AstraZeneca ChAdOx1-S COVID-19 vaccine can be safely administered in patients with EDTA allergy

Background

Immediate hypersensitivity reactions to COVID-19 vaccines have been postulated to be linked to their excipients, such as polyethylene glycol (PEG) in Pfizer Comirnaty, or polysorbate 80 and ethylenediaminetetracetic acid (EDTA) in AstraZeneca ChAdOx1-S [recombinant] (Vaxzevria). These excipients are found in a range of other products, including injectable and oral medications as well as intravenous radiocontrast media (RCM) and various cosmetic products.

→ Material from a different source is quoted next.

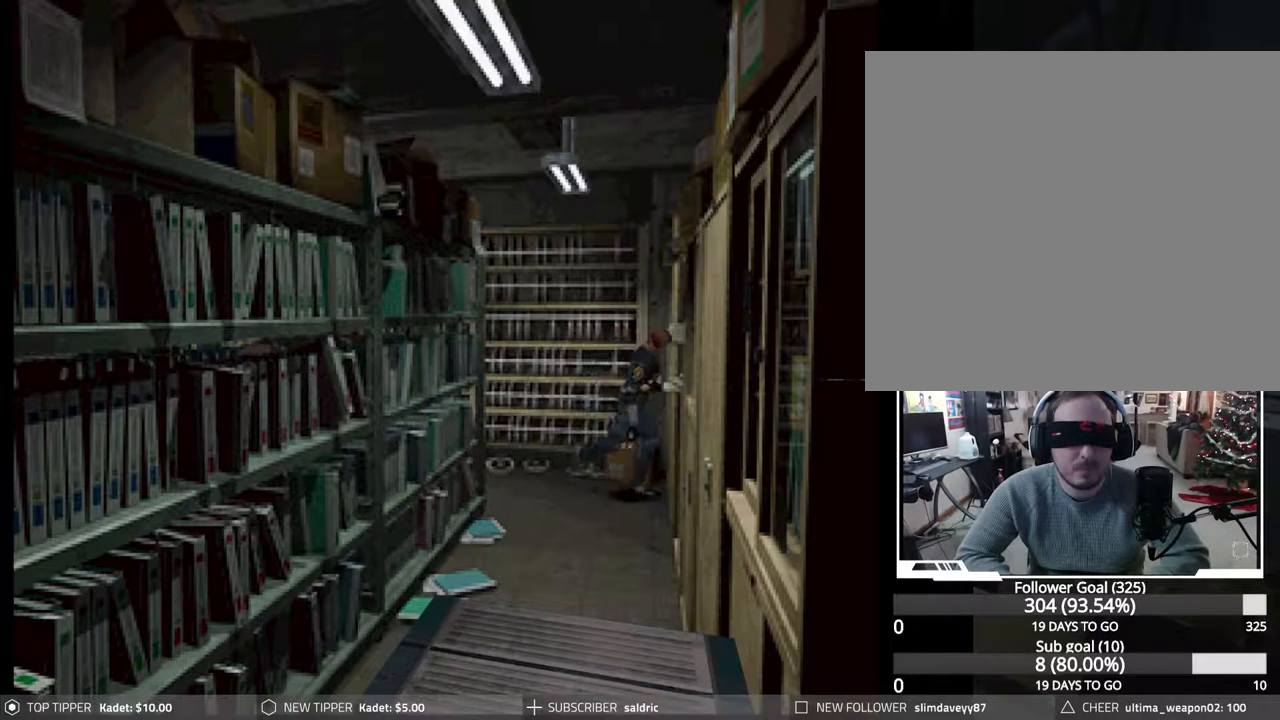
{"buttons": ["DPAD_LEFT"], "events": [[117, "CROSS", "up"], [167, "CIRCLE", "up"], [233, "DPAD_UP", "up"], [500, "DPAD_LEFT", "down"]]}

Patients with proven excipient allergy may be advised to avoid a COVID-19 vaccine containing that excipient and/or potentially cross-reactive excipients. This may result in individual patients not receiving vaccines, especially if an alternate option is not available, and on a broader level contribute to vaccine hesitancy. We present two cases of previously confirmed EDTA anaphylaxis with positive intradermal testing, who had negative Vaxzevria vaccine in-vivo testing and subsequently tolerated the vaccine.

Case 1

A patient with history of anaphylaxis to RCM and local anaesthetics (LA) had positive intradermal test (IDT) to EDTA nine years earlier. Skin testing to Vaxzeria vaccine (up to 1:10 IDT), Comirnaty vaccine (up to 1:10 IDT) and EDTA 0.3 mg/mL IDT were negative. However, following EDTA 3 mg/ml IDT, he developed immediate generalised urticaria without anaphylaxis. Basophil activation testing was negative to disodium EDTA, Vaxzevria and Cominarty vaccines. Given the negative in-vitro and in-vivo testing to Vaxzevria vaccine, he proceeded to Vaxzevria immunisation and tolerated both doses.

Case 2

A patient with history of anaphylaxis to RCM had positive skin testing to EDTA and RCM containing EDTA six years earlier. Following referral to COVID19 vaccine clinic, Vaxzevria vaccine (1:10 IDT) and Cominarty vaccine (1:10 IDT) were negative whilst EDTA was positive at 0.3 mg/mL IDT. He subsequently tolerated both Vaxzevria vaccinations.

Conclusion

Excipient allergy does not necessarily preclude a patient from receiving a vaccine containing that excipient. Allergy testing can help identify excipient-allergic patients who may still tolerate vaccination, which is important in situations where COVID-19 vaccination options are limited.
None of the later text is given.